Il 21 dicembre, all’Auditorium del Parco del Castello dell’Aquila, si terrà il primo Concerto di ringraziamento per l’ospedale San Salvatore dell’Aquila.

Il Concerto è offerto dal Circolo Culturale [i]Immota Manet[/i], con il Patrocinio del Comune dell’Aquila, in onore del reparto di Chirurgia Generale Ospedaliera.

«In un periodo di malcontento e generale insoddisfazione, fa piacere constatare che alcuni musicisti del nostro territorio hanno voluto stringersi intorno al loro collega Rodolfo Tullj, in questo desiderio di ringraziare l’ospedale», si legge in una nota.

Artisti del calibro di Paolo Di Sabatino, Mauro De Federicis, Riccardo Foresi e lo stesso Rodolfo Tullj, ben noti nella regione e oltre, dedicheranno un intero concerto a questo reparto, «così in prima linea contro il dolore e la sofferenza umana, disponibili e disposti sempre a combattere con tutte le loro forze, a qualunque ora del giorno e della notte, ogni volta che se ne presenta l’urgenza».

Ingresso libero, alle ore 21.

La storia: «Circa un anno fa, in questo periodo, il noto batterista teramano Rodolfo Tullj, attualmente residente a L’Aquila, si trovava ad affrontare qualcosa di inaspettato, la necessità di un intervento urgente allo stomaco, qualcosa che ha sconvolto completamente la sua vita. Nonostante le paure e le evidenti perplessità che aveva, decise di affrontare l’intervento presso l’Ospedale di L’Aquila, caldamente consigliato in tal senso dal dottor Marchese, endoscopista. L’intervento è stato eseguito il 14 dicembre, dal dottor Vicentini e il dottor Di Marco; nei giorni seguenti, appena tornato dalla rianimazione e appena fu in grado di ricominciare a ragionare, disse ai dottori: “Quando guarisco, voglio fare un concerto per voi”».
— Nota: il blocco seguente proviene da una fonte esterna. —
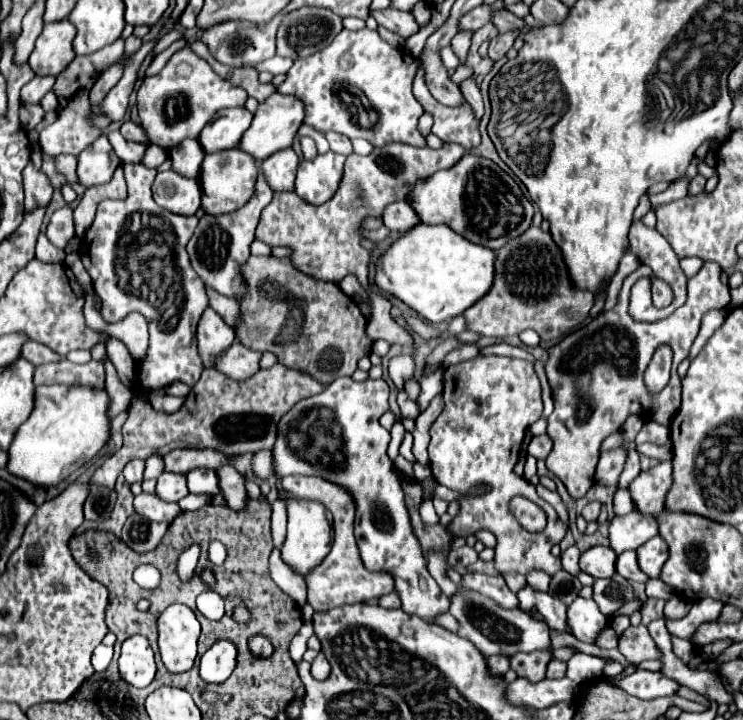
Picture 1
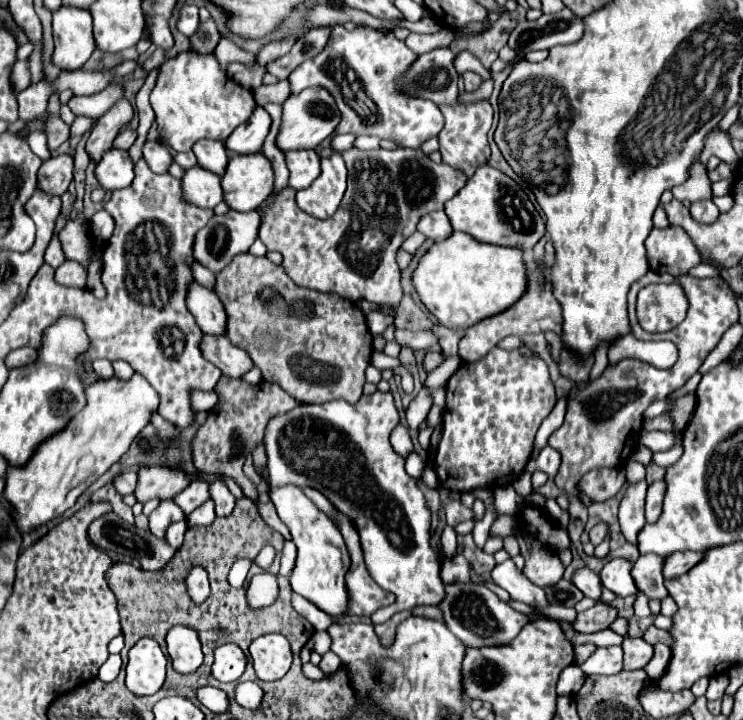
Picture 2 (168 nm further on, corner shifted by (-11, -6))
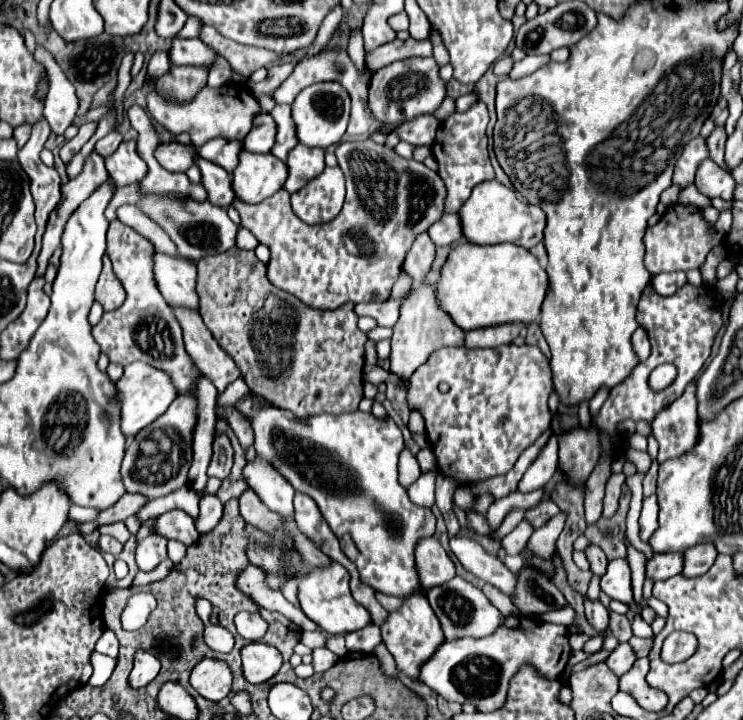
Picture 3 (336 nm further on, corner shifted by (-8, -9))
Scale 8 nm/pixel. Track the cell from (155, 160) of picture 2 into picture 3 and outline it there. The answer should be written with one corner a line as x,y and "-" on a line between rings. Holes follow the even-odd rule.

«E’ passato un anno, ed ora desidera mantenere la sua promessa. Il reparto di chirurgia generale dell’Aquila è guidato da persone veramente gentili e competenti, che dimostrano una umanità non comune di questi tempi, sempre disponibili e pronti ad intervenire, in qualunque momento del giorno e della notte, non conoscono festività o rispetto dei turni, sono sempre lì, in prima linea, davanti al dolore, pronti ad affrontarlo, a condividerlo, a combatterlo con tutte le armi a loro disposizione. Il concerto del 21 dicembre è per loro, tutto il reparto di chirurgia, guidato con perizia da Roberto Vicentini e Mauro Di Marco».